**What this task involves**
I need the number of lines in the data that include "text"; reply with that number alone.

*** Opening of Supplied data ***

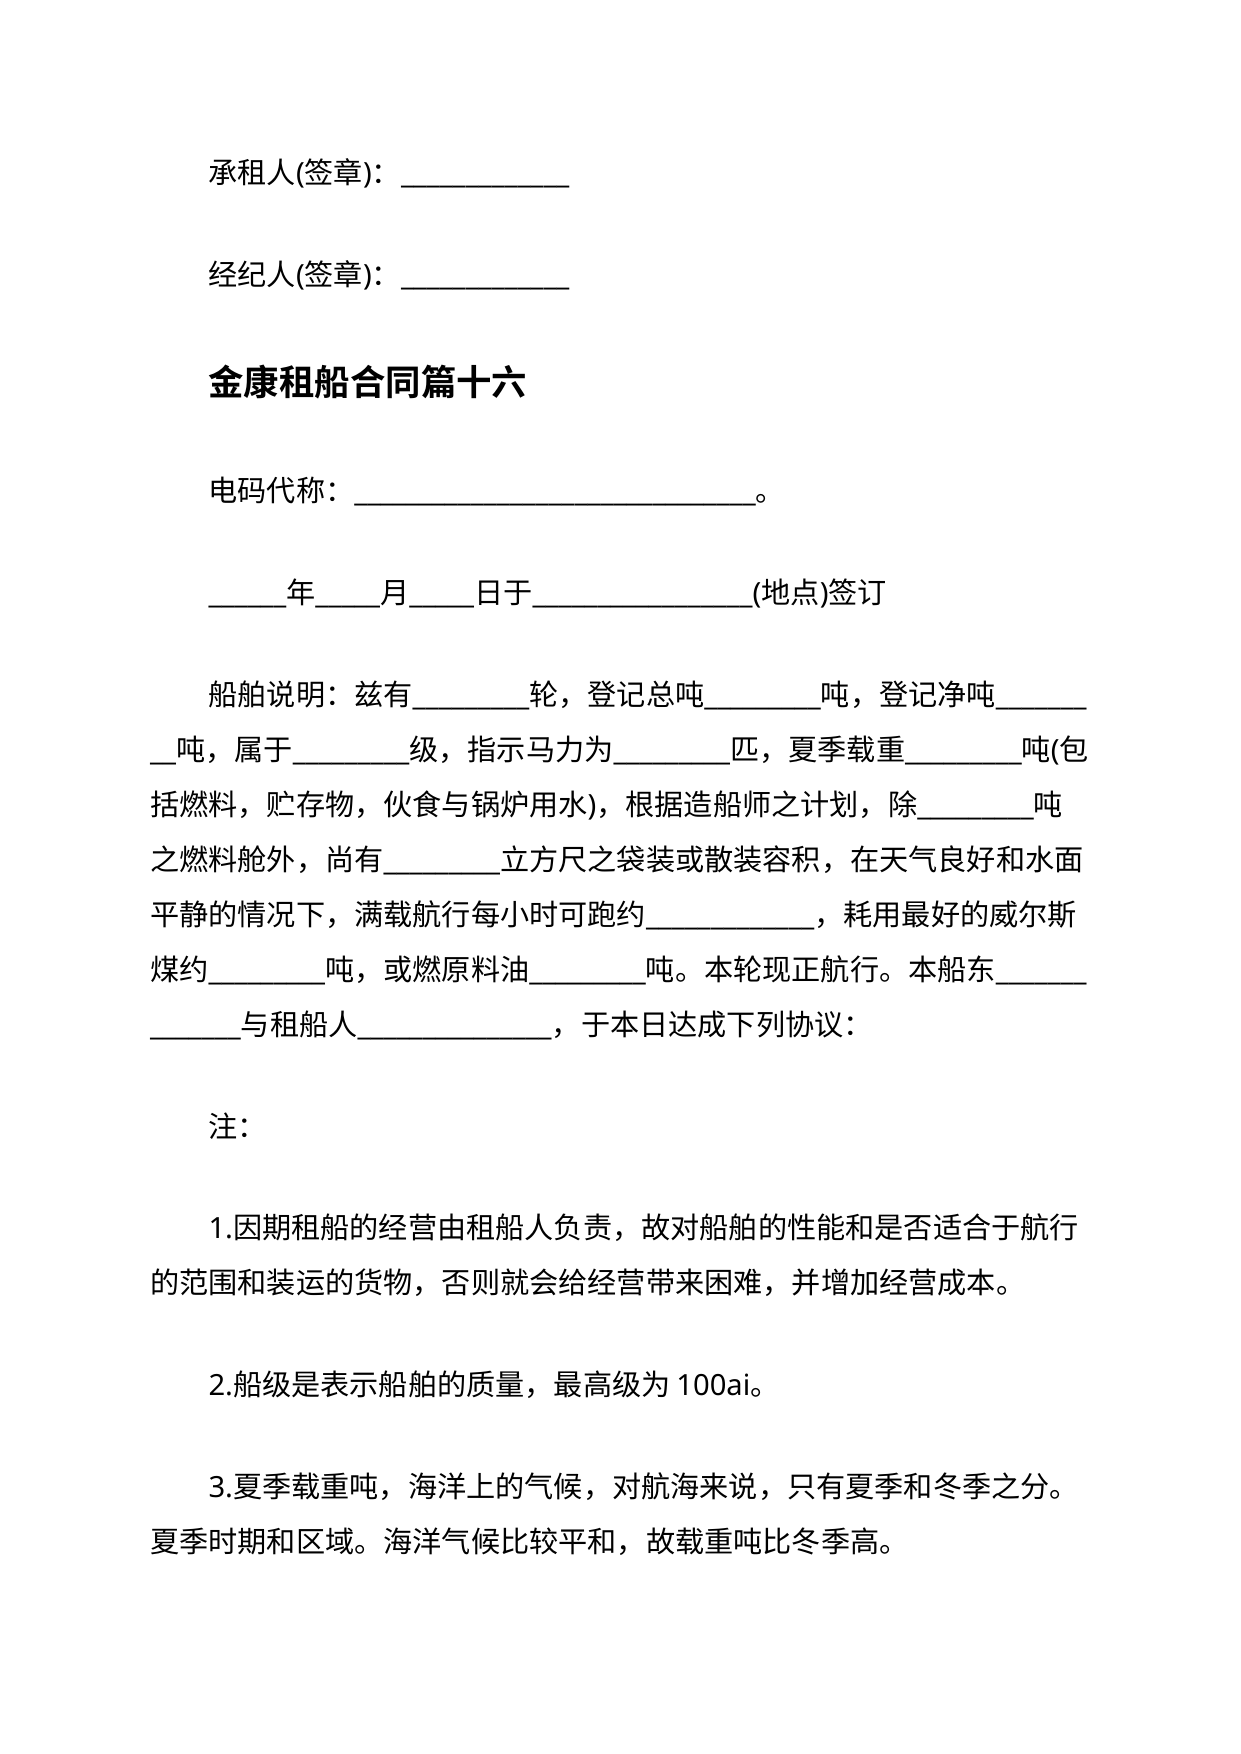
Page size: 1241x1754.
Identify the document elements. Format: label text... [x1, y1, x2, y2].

text 注： [150, 1103, 1090, 1146]
text 经纪人(签章)：_____________ [150, 252, 1090, 294]
text ______年_____月_____日于_________________(地点)签订 [150, 569, 1090, 612]
text 1.因期租船的经营由租船人负责，故对船舶的性能和是否适合于航行的范围和装运的货物，否则就会给经营带来困难，并增加经营成本。 [150, 1205, 1090, 1302]
text 承租人(签章)：_____________ [150, 150, 1090, 192]
text 3.夏季载重吨，海洋上的气候，对航海来说，只有夏季和冬季之分。夏季时期和区域。海洋气候比较平和，故载重吨比冬季高。 [150, 1464, 1090, 1561]
text 2.船级是表示船舶的质量，最高级为100ai。 [150, 1362, 1090, 1404]
text 船舶说明：兹有_________轮，登记总吨_________吨，登记净吨_________吨，属于_________级，指示马力为_________匹，夏季载重_________吨(包括燃料，贮存物，伙食与锅炉用水)，根据造船师之计划，除_________吨之燃料舱外，尚有_________立方尺之袋装或散装容积，在天气良好和水面平静的情况下，满载航行每小时可跑约_____________，耗用最好的威尔斯煤约_________吨，或燃原料油_________吨。本轮现正航行。本船东______________与租船人_______________，于本日达成下列协议： [150, 671, 1090, 1044]
text 电码代称：_______________________________。 [150, 467, 1090, 510]
text 金康租船合同篇十六 [150, 354, 1090, 405]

*** Close of Supplied data ***

**Response below**
11